Our method for Bible study can be summarized with just three letters—OIA—which represent three skills that govern all human communication: observe, interpret, and apply. Those three skills provide the answers to three basic questions:
- What does it say?
- What does it mean?
- How should I change?
Over the years, I’ve regularly heard well-meaning folks ask that third question—the question of application—in this way: What doest it mean to me?
That question has the benefits of rhythm and resonance. It flows right off the tongue to recite: “What does it say, what does it mean, what does it mean to me.” And that rhythm can certainly aid with memory.
However, the costs we pay in clarity and accuracy are not worth the gains of memorability, for at least four reasons.
It confuses application with interpretation.
By asking “what does it mean?” we are doing the work of interpretation. We are figuring out why the original author says what he says, and what that meant to the original audience. By using the same verbiage of “what does it mean,” despite the qualifier “to me,” we communicate that we are doing the same thing, only with a different audience in view.
Why does that matter? Who cares if we do (or communicate that we are doing) the same thing for different audiences? That leads me to the second reason that “what does it mean to me?” is a bad question.
It relativizes truth.
The question presumes that meaning is a matter of indifference. That a text’s meaning depends on who reads it. On how they perceive it. And so a text can mean one thing to one person or community, and another thing to a different group.
When we relativize the truth in this way, we ought not be surprised when the realities of Scripture are brought into question whenever they grow too inconvenient. For example, many who once stood for the Bible’s definition of marriage have come to interpret those pesky passages to have a different meaning, now that severe cultural pressure has been exerted.
And while I’m a fan of relativizing application, we must not do the same with interpretation. A passage doesn’t mean what any reader believes it means. A passage means what the author meant by it. For this reason, the concept of meaning carries much weight and is not something with which to tamper.
Wi to the intent to apply, it makes sense to ask “what does the text mean for me?” That question prods for implications and applications. But to ask what the text means to me is to tamper with its meaning.
You can choose to agree with the text or disagree with it. You can like it or dislike it. But you can’t change what it means. Do you see what I mean?
It makes application an exercise in self-fulfillment.
I recently wrote a thank-you note to a generous person who did something extraordinary for my family. In that note, I said, “it means so much to me that you…” That phrase, “what it means to me,” has a particular force and use in modern English, which has more to do with inspiration and delight than with truth or understanding.
The average person in today’s Western world, hearing the question “what does that mean to you?” doesn’t naturally hear a challenge or stimulation toward life change. That person hears an expression of self-fulfillment.
And self-fulfillment is not always a bad thing (as long as it’s not a godless or ultimate thing). I hope many people find great satisfaction and delight in their study of God’s word.

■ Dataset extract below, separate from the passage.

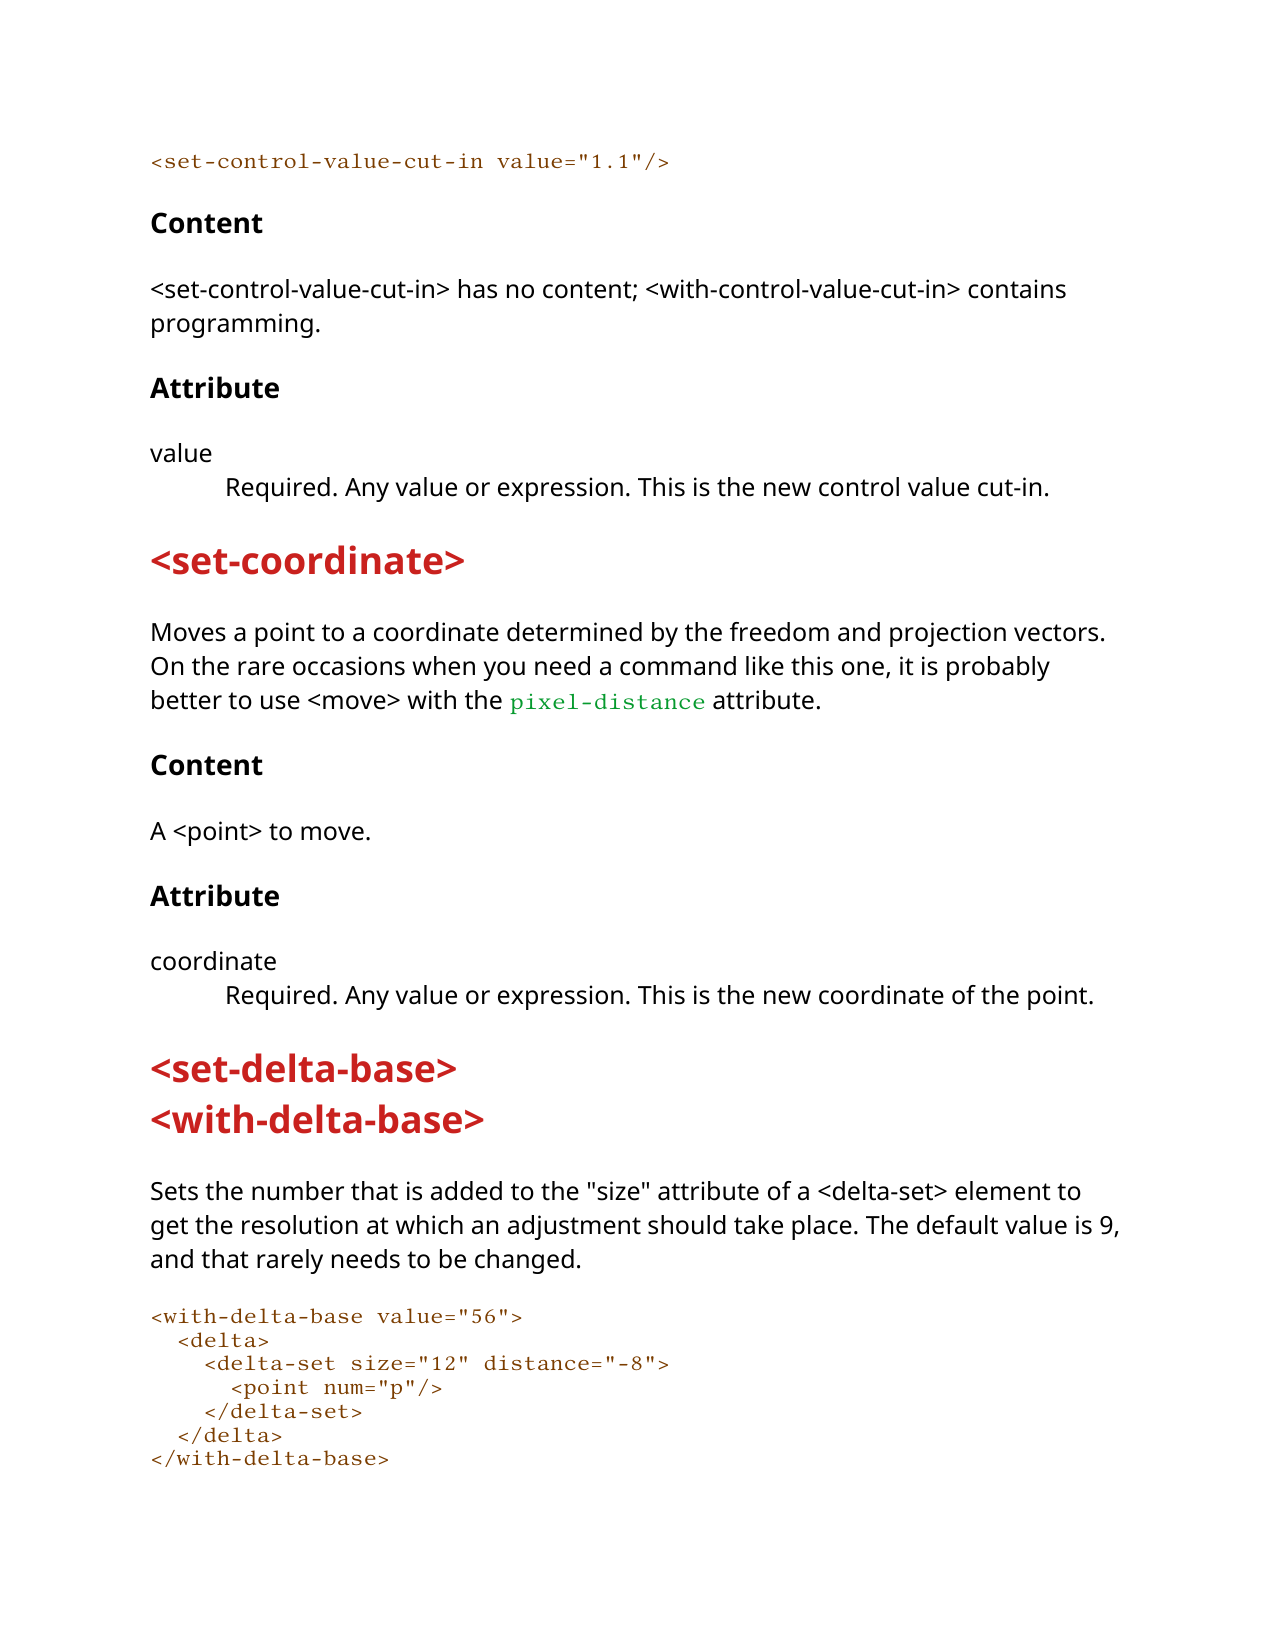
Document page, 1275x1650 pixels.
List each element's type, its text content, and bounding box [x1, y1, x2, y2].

But such satisfaction and delight is not the same thing as robust application.
It predisposes application to only one direction.
By asking “what does it mean to me,” we communicate momentum from the text to the individual reading it. Perhaps unintentionally, this frames what is happening as something that terminates on the reader. Therefore, even if the question itself is understood as one of application and not interpretation, it sets the reader up for inward application alone. The reader is not likely to consider outward application as well.
And since many of us are already naturally inclined to forget application’s second direction, we don’t need to reinforce the inclination with the way we frame the question.
Conclusion
For these reasons, we have never recommended “what does it mean to me” as a way to summarize the application step. We prefer to ask “How should I change?”
That doesn’t mean I’ll start flipping tables if I’m in your Bible study and you ask “What does this text mean to you?” I promise I’ll do my best to be polite. But I’ll also do my best to reframe the resulting discussion in a more useful way.